Meade (Entered Ulster's Office, 1626, Sir John Meade, knight, who married
Katherine Sarsfield, daughter of Dominick Viscount Kilmallocok, and was
ancestor of the Earl of Clanwilliam): Gules a chevron ermine between three
trefoils slipped argent.

Meade (Earl of Clanwilliam): Azure a chevron ermine between three trefoils
slipped argent.

Meade (Ballintober and Ballymantle, co. Cork): Gules a chevron ermine
between three trefoils slipped argent.

Meade (cos. Cambridge and Somerset) Gules a chevron ermine between three trefoils slipped argent

Meade (co. Essex) Sable a chevron between three pelicans or vulned gules.

Meade (London, Thomas Meade, draper, Visitation of London 1568; his daughter Katherine married Thomas Rich, mercer, of London b. 1591): Sable a chevron between three pelicans or vulning themselves proper

Meade (Northborowe/Narborough, co. Leicester
; Henry Meade, Visitation of Leicester 1619, eldest son of James Mead, esq. of Northborowe, who was grandson of William Meade esq. of Gretton, co. Stafford): Sable a chevron between three pelicans or wings endorsed or vulning themselves proper.

The Meads from Somerset, Bristol, Cambridge, Essex and London are all related, and the Meads from Leicestershire may be, though I don't know how. The Meades from Ireland are unrelated, and I don't know how they came to have the same coats of arms as the Meads in England.

Azure a chevron ermine between three trefoils slipped argent

The tomb of Thomas, Philip, John and Richard Mede and their wives, dated 1475, in St.Mary Redcliffe, Bristol, contains the upper Coat of Arms. The tomb, about 10 ft high by 18 ft by 3 ft, contains in one compartment the effigies of Philip and his wife and in the other a brass of Richard and his two wives. This rectangular brass shows Richard kneeling with his wife, his first wife behind him. Richard's helmet is in front of him leaving his head uncovered and showing his long hair.

On the left compartment of the the tomb there is a Latin inscription, part of which is missing. The assumed begining is in brackets:

[Here lies Thomas Mede and his wife, and Philip Mede son of the] aforesaid Thomas Mede and thrice mayor of the town of Bristol, died the 20th day of December 1475, may God have mercy on their souls. Amen."

On the right there was once another Latin inscription, which was already obliterated when William Barrett wrote his 18th century history of Bristol. It said:

"Here lies John Mede, burgess of the city of Bristol, who died the 17th day of April A.D.1496, and beside him rests Alice his wife, on whose souls may God have mercy."

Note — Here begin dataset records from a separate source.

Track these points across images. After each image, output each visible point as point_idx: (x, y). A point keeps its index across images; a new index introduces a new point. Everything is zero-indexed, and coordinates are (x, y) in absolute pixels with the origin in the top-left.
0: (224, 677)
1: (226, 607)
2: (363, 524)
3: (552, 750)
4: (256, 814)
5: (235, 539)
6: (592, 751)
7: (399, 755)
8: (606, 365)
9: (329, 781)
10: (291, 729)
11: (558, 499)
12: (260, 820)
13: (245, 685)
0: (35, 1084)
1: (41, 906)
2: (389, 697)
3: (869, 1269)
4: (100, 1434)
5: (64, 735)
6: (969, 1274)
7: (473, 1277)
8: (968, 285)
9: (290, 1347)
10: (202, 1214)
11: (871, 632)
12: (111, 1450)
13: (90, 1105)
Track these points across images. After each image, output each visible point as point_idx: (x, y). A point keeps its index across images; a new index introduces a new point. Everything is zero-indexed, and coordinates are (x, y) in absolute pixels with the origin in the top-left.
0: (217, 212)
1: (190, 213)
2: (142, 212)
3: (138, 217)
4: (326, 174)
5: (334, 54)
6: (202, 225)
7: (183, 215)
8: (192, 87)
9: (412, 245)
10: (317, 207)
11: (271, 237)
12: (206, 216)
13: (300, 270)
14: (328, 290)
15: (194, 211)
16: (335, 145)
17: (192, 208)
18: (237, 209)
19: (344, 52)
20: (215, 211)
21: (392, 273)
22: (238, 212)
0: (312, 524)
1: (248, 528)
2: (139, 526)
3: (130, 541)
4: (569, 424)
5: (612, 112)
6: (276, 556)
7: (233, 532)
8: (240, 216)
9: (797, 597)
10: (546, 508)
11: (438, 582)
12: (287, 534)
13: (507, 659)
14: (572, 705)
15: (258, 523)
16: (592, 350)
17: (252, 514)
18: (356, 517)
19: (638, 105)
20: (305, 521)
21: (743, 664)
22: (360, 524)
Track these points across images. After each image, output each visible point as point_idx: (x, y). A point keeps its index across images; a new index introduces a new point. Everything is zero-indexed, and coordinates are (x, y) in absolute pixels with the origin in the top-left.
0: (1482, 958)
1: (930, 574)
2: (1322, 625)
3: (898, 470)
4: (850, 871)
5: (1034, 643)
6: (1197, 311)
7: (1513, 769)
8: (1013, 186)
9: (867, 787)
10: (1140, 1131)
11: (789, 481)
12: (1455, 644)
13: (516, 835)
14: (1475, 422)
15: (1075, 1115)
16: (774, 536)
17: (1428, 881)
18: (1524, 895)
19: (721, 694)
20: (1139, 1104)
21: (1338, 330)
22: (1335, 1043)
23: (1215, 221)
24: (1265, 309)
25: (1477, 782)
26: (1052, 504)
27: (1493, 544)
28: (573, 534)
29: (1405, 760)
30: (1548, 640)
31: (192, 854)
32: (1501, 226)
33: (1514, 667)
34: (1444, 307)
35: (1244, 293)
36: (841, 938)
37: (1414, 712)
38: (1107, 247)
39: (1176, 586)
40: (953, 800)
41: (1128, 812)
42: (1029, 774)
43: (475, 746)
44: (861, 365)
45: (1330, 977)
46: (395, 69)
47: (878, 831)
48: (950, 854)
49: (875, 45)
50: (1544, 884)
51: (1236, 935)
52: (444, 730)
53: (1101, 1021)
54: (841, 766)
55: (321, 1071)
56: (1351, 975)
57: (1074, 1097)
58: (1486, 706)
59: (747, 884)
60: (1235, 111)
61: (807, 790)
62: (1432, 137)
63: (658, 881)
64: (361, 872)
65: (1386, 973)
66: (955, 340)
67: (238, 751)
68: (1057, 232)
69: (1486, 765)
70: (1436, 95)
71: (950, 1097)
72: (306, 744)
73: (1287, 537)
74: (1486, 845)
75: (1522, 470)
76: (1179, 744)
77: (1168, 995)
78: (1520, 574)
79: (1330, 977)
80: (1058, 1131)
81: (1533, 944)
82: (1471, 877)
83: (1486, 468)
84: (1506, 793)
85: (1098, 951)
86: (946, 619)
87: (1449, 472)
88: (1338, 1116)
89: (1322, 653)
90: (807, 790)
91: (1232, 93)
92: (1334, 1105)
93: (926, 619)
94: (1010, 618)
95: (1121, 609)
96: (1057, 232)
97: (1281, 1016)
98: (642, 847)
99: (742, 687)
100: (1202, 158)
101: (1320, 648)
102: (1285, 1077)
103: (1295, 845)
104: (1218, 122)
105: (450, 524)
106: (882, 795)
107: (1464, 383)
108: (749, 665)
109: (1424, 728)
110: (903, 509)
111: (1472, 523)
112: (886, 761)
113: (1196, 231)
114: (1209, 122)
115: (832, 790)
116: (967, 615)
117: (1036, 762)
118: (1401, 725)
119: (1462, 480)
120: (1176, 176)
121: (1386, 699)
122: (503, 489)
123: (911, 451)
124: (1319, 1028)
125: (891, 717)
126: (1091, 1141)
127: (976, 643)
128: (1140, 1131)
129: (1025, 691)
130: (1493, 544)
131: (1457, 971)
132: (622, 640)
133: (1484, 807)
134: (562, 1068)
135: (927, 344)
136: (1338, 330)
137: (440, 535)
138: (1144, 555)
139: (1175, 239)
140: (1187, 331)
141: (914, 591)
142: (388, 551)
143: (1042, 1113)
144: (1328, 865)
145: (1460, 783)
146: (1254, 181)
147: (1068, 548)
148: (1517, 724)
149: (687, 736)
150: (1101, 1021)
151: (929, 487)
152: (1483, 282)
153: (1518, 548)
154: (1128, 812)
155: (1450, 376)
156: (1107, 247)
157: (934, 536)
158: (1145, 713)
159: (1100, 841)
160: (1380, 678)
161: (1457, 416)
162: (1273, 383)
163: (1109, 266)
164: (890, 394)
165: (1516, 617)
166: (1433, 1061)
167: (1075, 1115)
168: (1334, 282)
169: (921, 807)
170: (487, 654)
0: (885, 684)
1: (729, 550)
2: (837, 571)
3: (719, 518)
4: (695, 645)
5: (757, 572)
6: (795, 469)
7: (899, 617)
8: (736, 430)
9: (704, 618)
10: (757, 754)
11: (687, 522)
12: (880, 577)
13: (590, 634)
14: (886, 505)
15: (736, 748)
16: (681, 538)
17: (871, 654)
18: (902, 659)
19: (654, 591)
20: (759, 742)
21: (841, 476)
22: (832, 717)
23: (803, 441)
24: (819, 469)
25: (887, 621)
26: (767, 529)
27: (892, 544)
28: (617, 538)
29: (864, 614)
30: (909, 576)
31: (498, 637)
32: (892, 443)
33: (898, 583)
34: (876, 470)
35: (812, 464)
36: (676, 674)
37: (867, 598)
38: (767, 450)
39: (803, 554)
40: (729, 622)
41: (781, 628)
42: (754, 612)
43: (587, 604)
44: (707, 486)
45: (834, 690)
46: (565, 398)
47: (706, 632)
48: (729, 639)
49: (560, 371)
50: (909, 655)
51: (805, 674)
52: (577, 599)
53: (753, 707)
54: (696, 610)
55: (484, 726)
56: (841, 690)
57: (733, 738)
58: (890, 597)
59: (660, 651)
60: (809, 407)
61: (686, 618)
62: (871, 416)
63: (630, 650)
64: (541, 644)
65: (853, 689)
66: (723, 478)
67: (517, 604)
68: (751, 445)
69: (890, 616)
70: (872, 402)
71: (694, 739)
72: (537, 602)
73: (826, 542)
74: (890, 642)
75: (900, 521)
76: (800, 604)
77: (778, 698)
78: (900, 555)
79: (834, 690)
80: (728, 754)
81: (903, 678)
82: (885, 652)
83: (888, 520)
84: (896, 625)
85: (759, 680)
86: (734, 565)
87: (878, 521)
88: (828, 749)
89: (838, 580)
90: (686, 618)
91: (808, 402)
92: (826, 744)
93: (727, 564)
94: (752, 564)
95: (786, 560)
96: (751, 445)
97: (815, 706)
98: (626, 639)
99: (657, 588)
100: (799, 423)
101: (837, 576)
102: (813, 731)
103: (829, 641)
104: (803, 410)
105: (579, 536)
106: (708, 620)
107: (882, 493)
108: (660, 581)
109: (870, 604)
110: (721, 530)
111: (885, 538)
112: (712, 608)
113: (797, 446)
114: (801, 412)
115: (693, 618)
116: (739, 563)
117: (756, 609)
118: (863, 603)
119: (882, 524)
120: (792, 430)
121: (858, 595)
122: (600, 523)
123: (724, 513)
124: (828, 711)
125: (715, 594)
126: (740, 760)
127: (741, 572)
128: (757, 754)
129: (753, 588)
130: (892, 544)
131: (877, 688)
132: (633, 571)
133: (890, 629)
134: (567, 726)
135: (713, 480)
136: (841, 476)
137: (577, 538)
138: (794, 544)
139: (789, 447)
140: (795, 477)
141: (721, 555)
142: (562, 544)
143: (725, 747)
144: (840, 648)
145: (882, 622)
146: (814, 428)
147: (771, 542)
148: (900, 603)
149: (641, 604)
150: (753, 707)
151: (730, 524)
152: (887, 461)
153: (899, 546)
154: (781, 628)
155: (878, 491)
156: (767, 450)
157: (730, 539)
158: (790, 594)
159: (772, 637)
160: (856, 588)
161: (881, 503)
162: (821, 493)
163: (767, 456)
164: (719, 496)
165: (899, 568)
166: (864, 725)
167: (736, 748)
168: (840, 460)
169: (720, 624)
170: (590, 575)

Philip Mede's daughter Isabel married Maurice the younger brother of William 2nd Lord Berkeley. He was disinherited for marrying her but later became the 3rd Lord Berkeley. Philip supported the Berkeley family with his men at the last private battle fought on English soil at Nibley Green in 1470. Philip Mede was Mayor of Bristol in 1459, 1462 and 1469. Thomas was once the sheriff and once bailiff of Bristol.

Some branches of the Meade family in Essex also used this Coat of Arms, indicating that they inherited it from "Thomas Mede of Somerset"  who moved from Somerset to Clavering, Essex, and died there in 1504.

Arms like these dating from before 1475 were not granted by the College of Arms but were assumed by the owner. Arms that depicted the family name, such as keys for the name Keyes, were called canting arms. The three trefoils, or clover leaves, suggest a mead or meadow.

The upper Coat of Arms also belongs to the Meades of Co. Cork, Ireland, the Earls of Clanwilliam, whose surname was originally Meagh or Miagh. The lower one belongs to a related family, the Meades of Farley Court and Tisaxon, Ireland.

It has been suggested that the Medes of Bristol came originally from Ireland to handle the family's business in Bristol and Anglicized their name. If this is so, then it would have happened at a very early date, since the Medes of Bristol had lived in the parish of Wraxall, near Bristol, since 1327, if not before. Nicholas atte Mede of Wraxall was assessed for lay subsidies in 1327, making him a contemporary of Philip Meagh, born 1315, the earliest known Meagh of Co. Cork.

It is unclear why the two families have the same Coat of Arms, since they do not seem to be related. The most likely explanation is that the Meaghs of Ireland adopted the Coat of Arms when they Anglicized their name to Meade in the late 16th century.